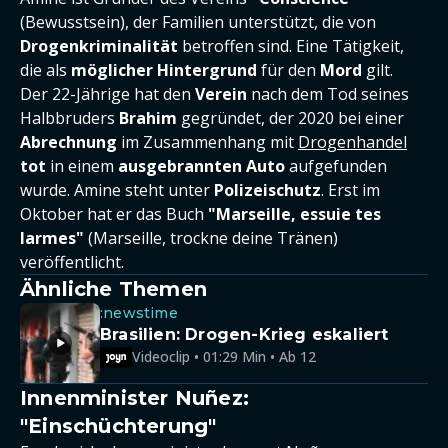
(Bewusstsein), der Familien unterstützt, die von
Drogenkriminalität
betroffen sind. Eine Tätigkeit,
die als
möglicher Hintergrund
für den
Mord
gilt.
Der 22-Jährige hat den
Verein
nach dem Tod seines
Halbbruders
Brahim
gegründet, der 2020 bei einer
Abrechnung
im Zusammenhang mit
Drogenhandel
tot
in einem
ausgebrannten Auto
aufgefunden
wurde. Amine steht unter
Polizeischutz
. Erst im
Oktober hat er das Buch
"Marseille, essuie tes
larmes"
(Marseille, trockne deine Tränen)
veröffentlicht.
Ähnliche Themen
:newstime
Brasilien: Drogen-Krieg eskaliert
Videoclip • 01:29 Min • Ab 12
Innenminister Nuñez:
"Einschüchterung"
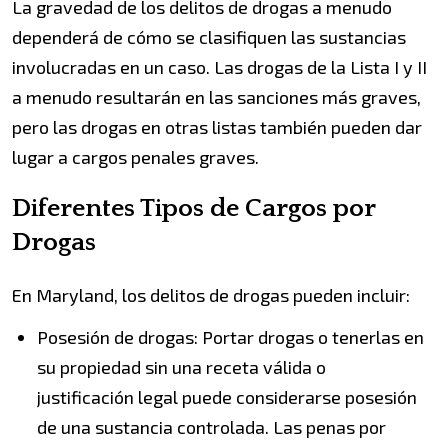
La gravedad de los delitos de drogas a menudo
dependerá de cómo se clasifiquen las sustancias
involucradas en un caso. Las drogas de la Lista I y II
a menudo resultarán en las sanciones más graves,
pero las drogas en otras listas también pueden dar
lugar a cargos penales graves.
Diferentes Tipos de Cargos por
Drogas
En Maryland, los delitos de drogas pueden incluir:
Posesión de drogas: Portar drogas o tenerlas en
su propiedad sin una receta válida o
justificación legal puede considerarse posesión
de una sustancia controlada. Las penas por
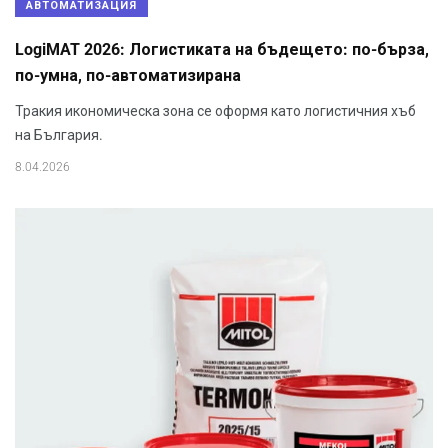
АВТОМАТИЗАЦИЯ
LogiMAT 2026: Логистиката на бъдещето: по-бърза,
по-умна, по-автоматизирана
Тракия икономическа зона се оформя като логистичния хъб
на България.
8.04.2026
^^^^
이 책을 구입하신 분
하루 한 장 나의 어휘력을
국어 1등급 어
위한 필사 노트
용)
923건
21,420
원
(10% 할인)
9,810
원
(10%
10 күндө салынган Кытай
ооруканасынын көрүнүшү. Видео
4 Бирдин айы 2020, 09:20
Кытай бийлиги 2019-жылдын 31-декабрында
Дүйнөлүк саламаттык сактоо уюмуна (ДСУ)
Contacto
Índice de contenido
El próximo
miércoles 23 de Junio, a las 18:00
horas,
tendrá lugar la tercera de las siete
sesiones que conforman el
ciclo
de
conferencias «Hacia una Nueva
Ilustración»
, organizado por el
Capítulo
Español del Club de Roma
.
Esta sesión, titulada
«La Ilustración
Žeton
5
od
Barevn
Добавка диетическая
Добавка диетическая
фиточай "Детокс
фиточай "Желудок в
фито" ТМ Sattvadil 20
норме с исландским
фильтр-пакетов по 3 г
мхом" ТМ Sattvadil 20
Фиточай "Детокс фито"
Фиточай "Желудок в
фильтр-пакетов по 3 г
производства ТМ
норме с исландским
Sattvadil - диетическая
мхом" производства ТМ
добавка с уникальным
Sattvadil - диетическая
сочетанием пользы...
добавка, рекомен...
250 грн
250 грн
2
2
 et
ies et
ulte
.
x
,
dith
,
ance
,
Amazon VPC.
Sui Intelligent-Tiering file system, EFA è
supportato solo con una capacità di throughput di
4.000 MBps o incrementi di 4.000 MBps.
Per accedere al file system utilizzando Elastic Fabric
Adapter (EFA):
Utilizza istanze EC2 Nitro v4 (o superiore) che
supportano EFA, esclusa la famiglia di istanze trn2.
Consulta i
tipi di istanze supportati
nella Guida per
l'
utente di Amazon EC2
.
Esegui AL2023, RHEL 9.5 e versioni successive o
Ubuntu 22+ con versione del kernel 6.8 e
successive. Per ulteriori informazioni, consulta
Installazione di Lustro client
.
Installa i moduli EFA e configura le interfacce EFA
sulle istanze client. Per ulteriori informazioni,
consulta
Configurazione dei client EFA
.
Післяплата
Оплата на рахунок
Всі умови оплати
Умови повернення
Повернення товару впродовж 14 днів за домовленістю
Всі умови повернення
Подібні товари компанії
^^^^
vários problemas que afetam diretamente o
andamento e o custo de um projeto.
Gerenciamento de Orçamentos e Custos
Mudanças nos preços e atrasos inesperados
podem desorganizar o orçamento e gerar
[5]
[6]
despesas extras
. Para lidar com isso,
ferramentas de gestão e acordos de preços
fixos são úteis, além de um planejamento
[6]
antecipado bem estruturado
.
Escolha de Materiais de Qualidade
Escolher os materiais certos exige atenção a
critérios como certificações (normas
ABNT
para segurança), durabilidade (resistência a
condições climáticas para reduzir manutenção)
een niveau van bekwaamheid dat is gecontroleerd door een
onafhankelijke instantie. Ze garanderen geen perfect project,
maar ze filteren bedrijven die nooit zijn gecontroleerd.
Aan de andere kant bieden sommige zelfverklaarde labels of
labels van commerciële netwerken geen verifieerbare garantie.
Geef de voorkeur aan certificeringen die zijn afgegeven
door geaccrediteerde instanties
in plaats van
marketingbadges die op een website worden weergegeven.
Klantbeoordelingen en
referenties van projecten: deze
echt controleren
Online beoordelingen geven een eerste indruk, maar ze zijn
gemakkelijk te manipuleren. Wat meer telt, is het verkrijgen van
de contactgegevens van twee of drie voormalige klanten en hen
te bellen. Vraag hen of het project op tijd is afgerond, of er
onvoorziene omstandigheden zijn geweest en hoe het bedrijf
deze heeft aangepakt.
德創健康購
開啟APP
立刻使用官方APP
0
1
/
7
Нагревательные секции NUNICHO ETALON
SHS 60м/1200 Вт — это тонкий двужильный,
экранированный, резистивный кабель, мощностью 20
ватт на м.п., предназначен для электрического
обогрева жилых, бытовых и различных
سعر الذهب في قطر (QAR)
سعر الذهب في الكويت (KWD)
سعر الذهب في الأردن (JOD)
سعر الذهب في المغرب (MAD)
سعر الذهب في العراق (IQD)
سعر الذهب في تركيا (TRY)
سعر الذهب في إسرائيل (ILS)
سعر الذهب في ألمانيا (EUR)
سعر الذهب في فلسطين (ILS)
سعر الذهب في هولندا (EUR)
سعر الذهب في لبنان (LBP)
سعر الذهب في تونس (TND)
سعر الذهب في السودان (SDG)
^^^^
Directions for this task> Search the material above for "zijn". Pull out each line where it shows up.

Answer below>
maar ze filteren bedrijven die nooit zijn gecontroleerd.
Geef de voorkeur aan certificeringen die zijn afgegeven
Online beoordelingen geven een eerste indruk, maar ze zijn
onvoorziene omstandigheden zijn geweest en hoe het bedrijf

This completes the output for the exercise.